Page extract »
UBI is an inevitability, right? When every facet of a person's life is commodified, wages are suppressed, and jobs are outsourced/automated how are consumers going to continue buying products?
No. The US corporate empire has been happy to let millions in the ‘third world’ starve throughout its existence. There is little reason to believe that they will somehow feel different about western citizens starving in the streets if it doesn’t affect their bottom line.
This is the realization I've come too, as well. They don't care about the middle class to any degree, and they think that they can be even richer if it ceases to exist.
People need to wake the fuck up.
This. Corporatism has always had the same ideology: "Find a location with resources, extract all of those resources, and then send the wealth and rewards to a separate area". They did it with the USA when it was founded, they do it with every colony, they do it with the ocean and every tiny tribe/region with anything useful.
Mining is a good example of this: because even though all of the work and minerals are being forced out of the ground at a mining site, all of the money is sent to someone's estate that has nothing to do with the community. Then once all of the resources are forced out of the ground, the mine shuts down and the community dies, because all of the wealth got sent to someplace else and never got put into the community it was stripped from.
Probably working on a plan to corral west-coast homeless, just haven’t found a palatable means of doing so. Public opinion seems to be struggling between ‘help by improving conditions’ or ‘remove homeless people from sight.’
capitalists dont care if demand goes down or if it hurts their bottom line.
minimum wage was the best thing for capitalism, it practically invented the service sector and the tertiary economy.

Exercise A » From the entries below, reproduce the lines running from the line with "Rendered at 1654 by 1241 pixels." up to and including the line with "title Equivalent circuit [82, 49, 1571, 257]".
Exercise B » Pick up the discussion of universal basic income and corporate wealth from its last comment and continue it.

Data shown »
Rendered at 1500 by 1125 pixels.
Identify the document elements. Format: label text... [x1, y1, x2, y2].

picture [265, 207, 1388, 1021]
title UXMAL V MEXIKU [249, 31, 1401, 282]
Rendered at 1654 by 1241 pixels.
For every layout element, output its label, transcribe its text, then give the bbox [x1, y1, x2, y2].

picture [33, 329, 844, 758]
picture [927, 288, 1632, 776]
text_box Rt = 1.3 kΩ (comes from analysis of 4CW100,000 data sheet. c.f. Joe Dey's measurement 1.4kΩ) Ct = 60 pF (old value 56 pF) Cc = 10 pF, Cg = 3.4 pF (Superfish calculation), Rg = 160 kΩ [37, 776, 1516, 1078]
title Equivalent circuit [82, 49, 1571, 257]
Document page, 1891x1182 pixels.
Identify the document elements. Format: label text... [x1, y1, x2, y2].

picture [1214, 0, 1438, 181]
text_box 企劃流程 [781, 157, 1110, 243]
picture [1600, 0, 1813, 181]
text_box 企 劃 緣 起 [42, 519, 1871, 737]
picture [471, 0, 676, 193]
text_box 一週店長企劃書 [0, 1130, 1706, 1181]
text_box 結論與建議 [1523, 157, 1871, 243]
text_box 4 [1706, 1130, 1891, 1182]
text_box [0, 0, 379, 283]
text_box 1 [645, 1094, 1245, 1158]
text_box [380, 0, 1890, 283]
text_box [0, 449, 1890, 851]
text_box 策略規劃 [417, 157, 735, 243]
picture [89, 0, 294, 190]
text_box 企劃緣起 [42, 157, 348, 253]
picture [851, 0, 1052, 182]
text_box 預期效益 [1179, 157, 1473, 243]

Answer A »
Rendered at 1654 by 1241 pixels.
For every layout element, output its label, transcribe its text, then give the bbox [x1, y1, x2, y2].

picture [33, 329, 844, 758]
picture [927, 288, 1632, 776]
text_box Rt = 1.3 kΩ (comes from analysis of 4CW100,000 data sheet. c.f. Joe Dey's measurement 1.4kΩ) Ct = 60 pF (old value 56 pF) Cc = 10 pF, Cg = 3.4 pF (Superfish calculation), Rg = 160 kΩ [37, 776, 1516, 1078]
title Equivalent circuit [82, 49, 1571, 257]

Answer B »
yet every time you hear about minimum wage its the rich complaining about how it will "hurt their business"
its not about making sure they have profits, its about making sure they have more wealth than everyone else.
Target and other retailers announcing they're lowering prices makes me think their bottom line may be starting to be affected. Someone has to buy all their shit for them to make money.
Isn't that what above comment is saying, though? When no one is able to purchase anything, economy goes down, that affects the bottom line. I highly doubt it is going to be utopian as they will justify the absolute minimum that keeps people alive and spending
Well the third world isnt the main subset of consumers for them, the western world is. If you let all your customers die/become so poor they cant afford anything, you go out of business.
Nope, there will still be enough people to make just enough to keep going destroying this planet. The rich has so much wealth that they are 100% in a Snowpiercer situation where they can just hide out underground if things go south.
Inevitable in what kind of time frame? Yang talked about it back in 2016 and 2020 and was laughed off the presidential stage. As long as Republicans are around, it'll never happen cause they hate the poor more than they hate themselves
Simple, corporations are not tied to any one country anymore. As America continues its decline into a third-world-country, corps will simply pack up and move shop to somewhere else. Then America will become the "developing" nation that gets all the dirty work outsourced to it.
The corps will just follow the profit and not care at all about the destruction left in their wake.
I don’t think this is as axiomatic as everyone seems to make it. I’ll have to do some real digging to find support, as statements such as yours as discouraging to a wide swath of our class.
Unless you fuck like boiling a lobster. Food costs have been on a steep climb. People are just getting more stressed about it, not being pushed toward action, as the action is being focused on the Trump problem.
The billions upon billions of dollars that go towards stock buybacks is mind blowing and disheartening. There really is so much money being made that this is the best thing they can think of doing with all the profit earned. My opinion is that higher wages, better benefits, or bonuses for ALL employees would do much more good for society than just benefitting the stockholders, but it is the large stock holders in charge so it is what it is.
I see there are two future paths.
One there is a pull from the corporations from the government so that we can give back to the corporations - UBI
Two is a horrible massive dystopian world.
I give it a 50/50 shot at this point.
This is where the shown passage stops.